=== Section Start ===

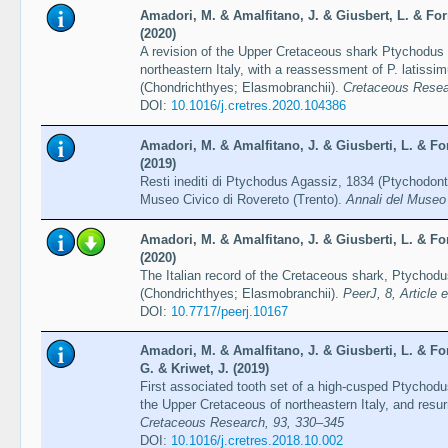
Amadori, M. & Amalfitano, J. & Giusbert, L. & Forn
(2020)
A revision of the Upper Cretaceous shark Ptychodus
northeastern Italy, with a reassessment of P. latiss
(Chondrichthyes; Elasmobranchii).
Cretaceous Resear
DOI:
10.1016/j.cretres.2020.104386
Amadori, M. & Amalfitano, J. & Giusberti, L. & For
(2019)
Resti inediti di Ptychodus Agassiz, 1834 (Ptychodont
Museo Civico di Rovereto (Trento).
Annali del Museo 
Amadori, M. & Amalfitano, J. & Giusberti, L. & For
(2020)
The Italian record of the Cretaceous shark, Ptychod
(Chondrichthyes; Elasmobranchii).
PeerJ, 8, Article 
DOI:
10.7717/peerj.10167
Amadori, M. & Amalfitano, J. & Giusberti, L. & For
G. & Kriwet, J. (2019)
First associated tooth set of a high-cusped Ptychod
the Upper Cretaceous of northeastern Italy, and resur
Cretaceous Research, 93, 330–345
DOI:
10.1016/j.cretres.2018.10.002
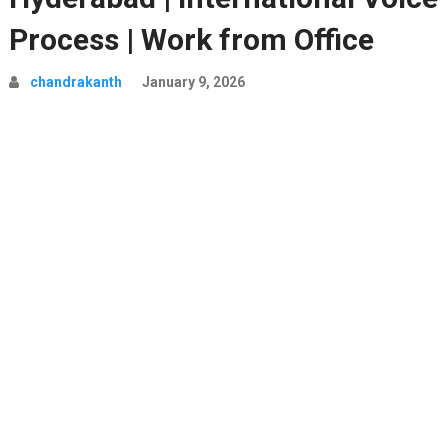
Process | Work from Office
chandrakanth
January 9, 2026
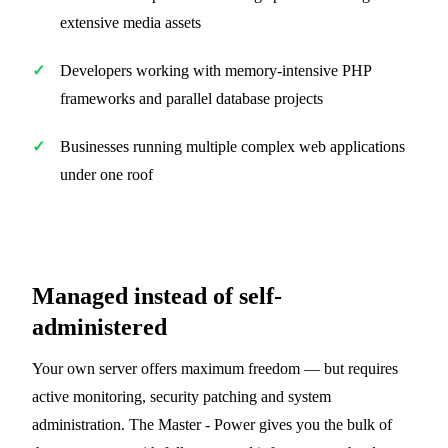
extensive media assets
Developers working with memory-intensive PHP
frameworks and parallel database projects
Businesses running multiple complex web applications
under one roof
Managed instead of self-
administered
Your own server offers maximum freedom — but requires
active monitoring, security patching and system
administration. The Master - Power gives you the bulk of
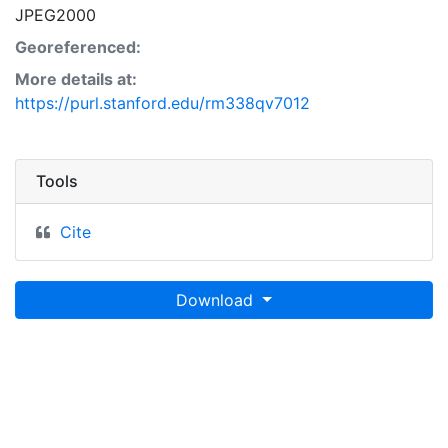
JPEG2000
Georeferenced:
More details at:
https://purl.stanford.edu/rm338qv7012
Tools
Cite
Download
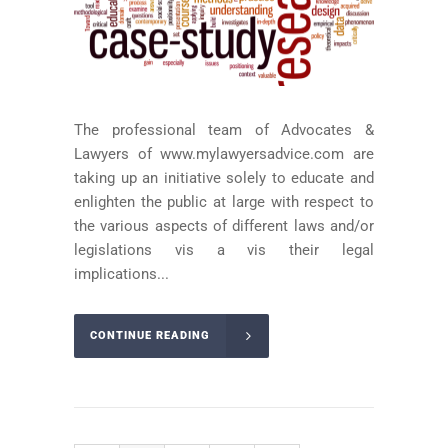
The professional team of Advocates &
Lawyers of www.mylawyersadvice.com are
taking up an initiative solely to educate and
enlighten the public at large with respect to
the various aspects of different laws and/or
legislations vis a vis their legal
implications...
CONTINUE READING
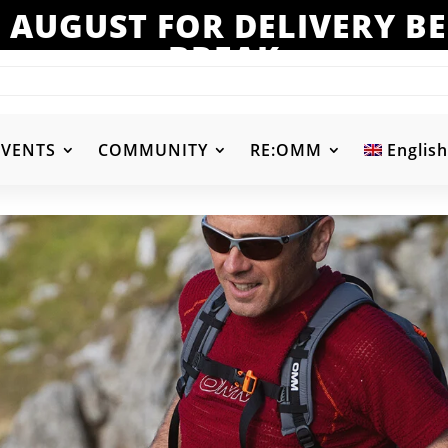
 AUGUST FOR DELIVERY 
BREAK
EVENTS
COMMUNITY
RE:OMM
English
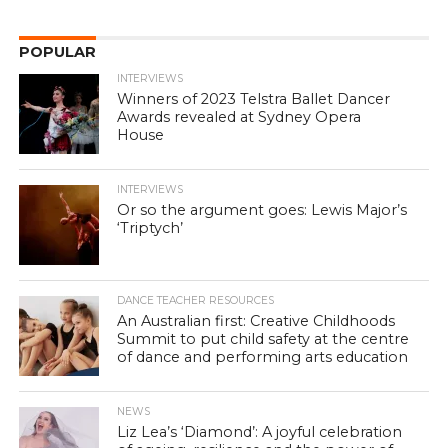
POPULAR
INTERVIEWS
Winners of 2023 Telstra Ballet Dancer
Awards revealed at Sydney Opera
House
INTERVIEWS
Or so the argument goes: Lewis Major’s
‘Triptych’
DANCE TEACHER RESOURCES
An Australian first: Creative Childhoods
Summit to put child safety at the centre
of dance and performing arts education
NEWS
Liz Lea’s ‘Diamond’: A joyful celebration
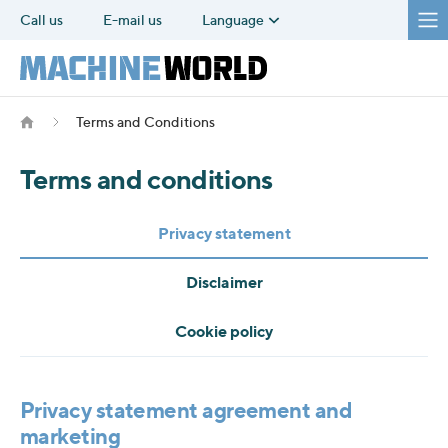
Call us
E-mail us
Language
Terms and Conditions
Terms and conditions
Privacy statement
Disclaimer
Cookie policy
Privacy statement agreement and
marketing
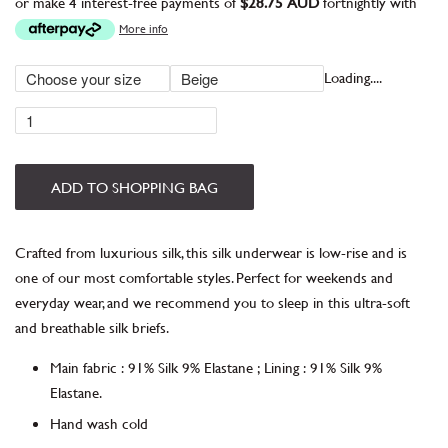
or make 4 interest-free payments of
$28.75 AUD
fortnightly with
More info
Loading....
ADD TO SHOPPING BAG
Crafted from luxurious silk, this silk underwear is low-rise and is
one of our most comfortable styles. Perfect for weekends and
everyday wear, and we recommend you to sleep in this ultra-soft
and breathable silk briefs.
Main fabric
:
91% Silk 9% Elastane
;
Lining
:
91% Silk 9%
Elastane.
Hand wash cold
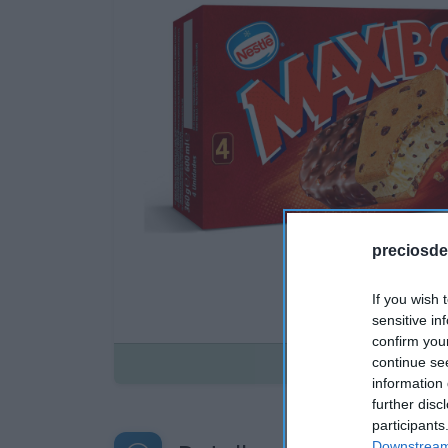
preciosde
If you wish 
sensitive in
confirm you
Disponible
continue se
information 
further disc
participants
Downstream 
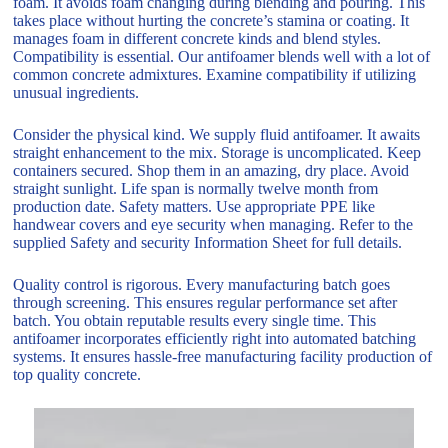
foam. It avoids foam changing during blending and pouring. This
takes place without hurting the concrete’s stamina or coating. It
manages foam in different concrete kinds and blend styles.
Compatibility is essential. Our antifoamer blends well with a lot of
common concrete admixtures. Examine compatibility if utilizing
unusual ingredients.
Consider the physical kind. We supply fluid antifoamer. It awaits
straight enhancement to the mix. Storage is uncomplicated. Keep
containers secured. Shop them in an amazing, dry place. Avoid
straight sunlight. Life span is normally twelve month from
production date. Safety matters. Use appropriate PPE like
handwear covers and eye security when managing. Refer to the
supplied Safety and security Information Sheet for full details.
Quality control is rigorous. Every manufacturing batch goes
through screening. This ensures regular performance set after
batch. You obtain reputable results every single time. This
antifoamer incorporates efficiently right into automated batching
systems. It ensures hassle-free manufacturing facility production of
top quality concrete.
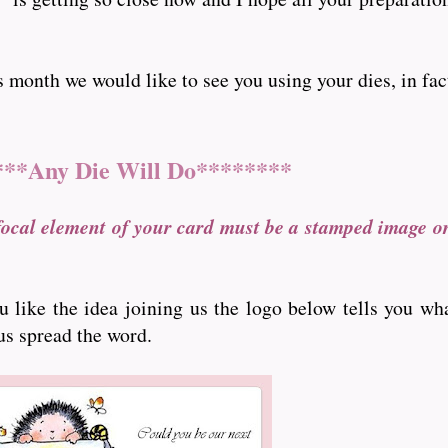
nth we would like to see you using your dies, in fact ..
***Any Die Will Do********
focal element of your card must be a stamped image o
ou like the idea joining us the logo below tells you wh
 us spread the word.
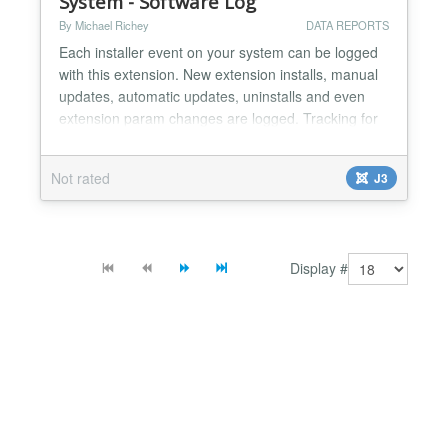
System - Software Log
By Michael Richey
DATA REPORTS
Each installer event on your system can be logged
with this extension. New extension installs, manual
updates, automatic updates, uninstalls and even
extension param changes are logged. Tracking for
Components, Plugins, Modules, and Templates.
The plugin has a log viewer, allowing sorting, drill-
Not rated
J3
down, and filtering by name or user. Features: Log
all software changes Recover previous extensio...
Display #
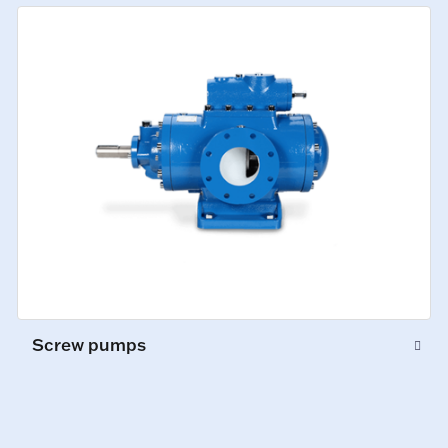
Screw pumps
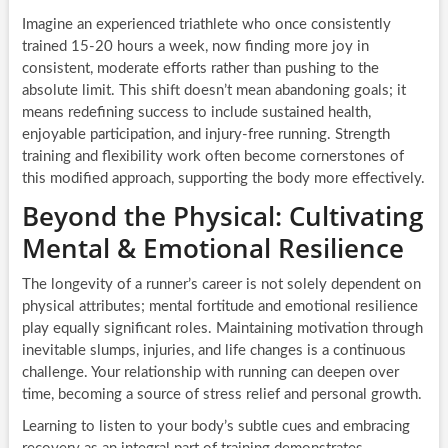
Imagine an experienced triathlete who once consistently
trained 15-20 hours a week, now finding more joy in
consistent, moderate efforts rather than pushing to the
absolute limit. This shift doesn’t mean abandoning goals; it
means redefining success to include sustained health,
enjoyable participation, and injury-free running. Strength
training and flexibility work often become cornerstones of
this modified approach, supporting the body more effectively.
Beyond the Physical: Cultivating
Mental & Emotional Resilience
The longevity of a runner’s career is not solely dependent on
physical attributes; mental fortitude and emotional resilience
play equally significant roles. Maintaining motivation through
inevitable slumps, injuries, and life changes is a continuous
challenge. Your relationship with running can deepen over
time, becoming a source of stress relief and personal growth.
Learning to listen to your body’s subtle cues and embracing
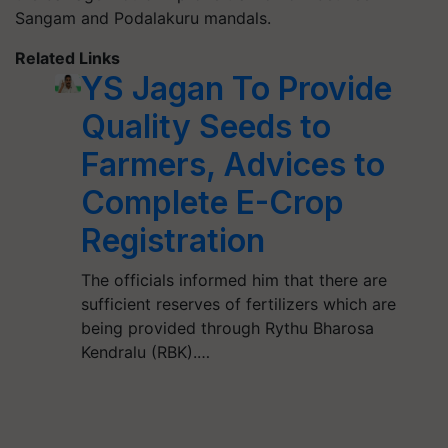
Sangam and Podalakuru mandals.
Related Links
YS Jagan To Provide
Quality Seeds to
Farmers, Advices to
Complete E-Crop
Registration
The officials informed him that there are
sufficient reserves of fertilizers which are
being provided through Rythu Bharosa
Kendralu (RBK).…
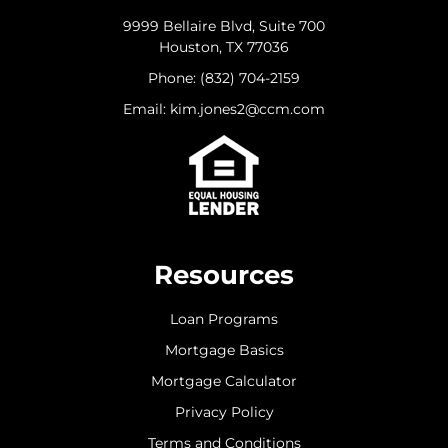
9999 Bellaire Blvd, Suite 700
Houston, TX 77036
Phone: (832) 704-2159
Email: kim.jones2@ccm.com
Resources
Loan Programs
Mortgage Basics
Mortgage Calculator
Privacy Policy
Terms and Conditions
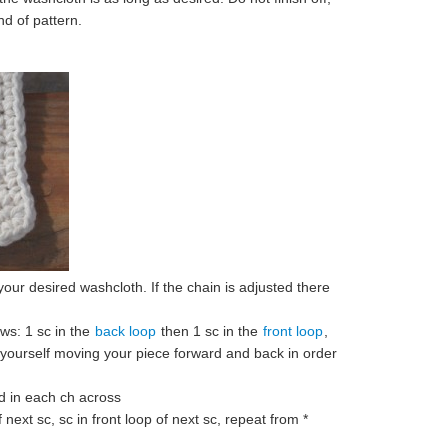
nd of pattern.
 your desired washcloth. If the chain is adjusted there
ws: 1 sc in the
back loop
then 1 sc in the
front loop
,
 yourself moving your piece forward and back in order
d in each ch across
 next sc, sc in front loop of next sc, repeat from *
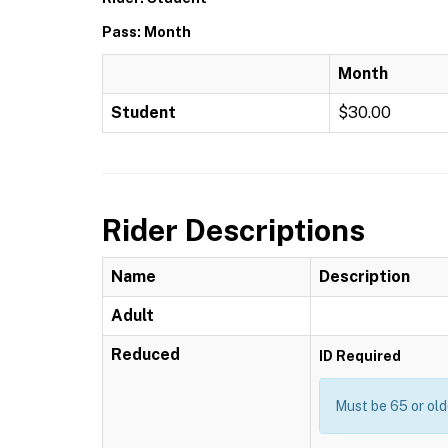
Pass: Month
Month
Student
$30.00
Rider Descriptions
Name
Description
Adult
Reduced
ID Required
Must be 65 or old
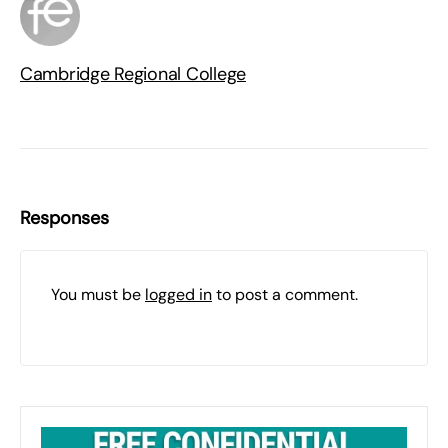
Cambridge Regional College
Responses
You must be
logged in
to post a comment.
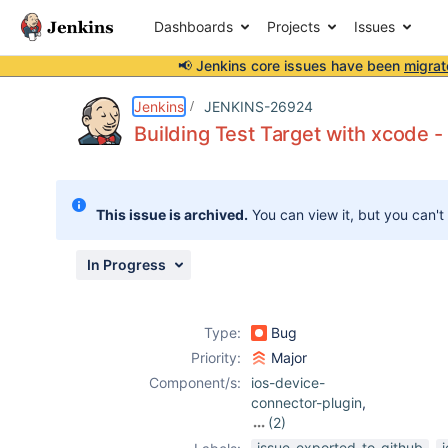
Dashboards
Projects
Issues
📢 Jenkins core issues have been
migrat
Details
Description
Attachments
Activity
People
Dates
Jenkins
JENKINS-26924
Building Test Target with xcode 
Issues
This issue is archived.
You can view it, but you can't
Reports
Components
In Progress
Type:
Bug
Priority:
Major
Component/s:
ios-device-
connector-plugin
,
(2)
junit-plugin
,
issue-exported-to-github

=== Section End ===

What is required
Report every line containing the word "shark" from the listing above.

Expected answer
A revision of the Upper Cretaceous shark Ptychodus
The Italian record of the Cretaceous shark, Ptychod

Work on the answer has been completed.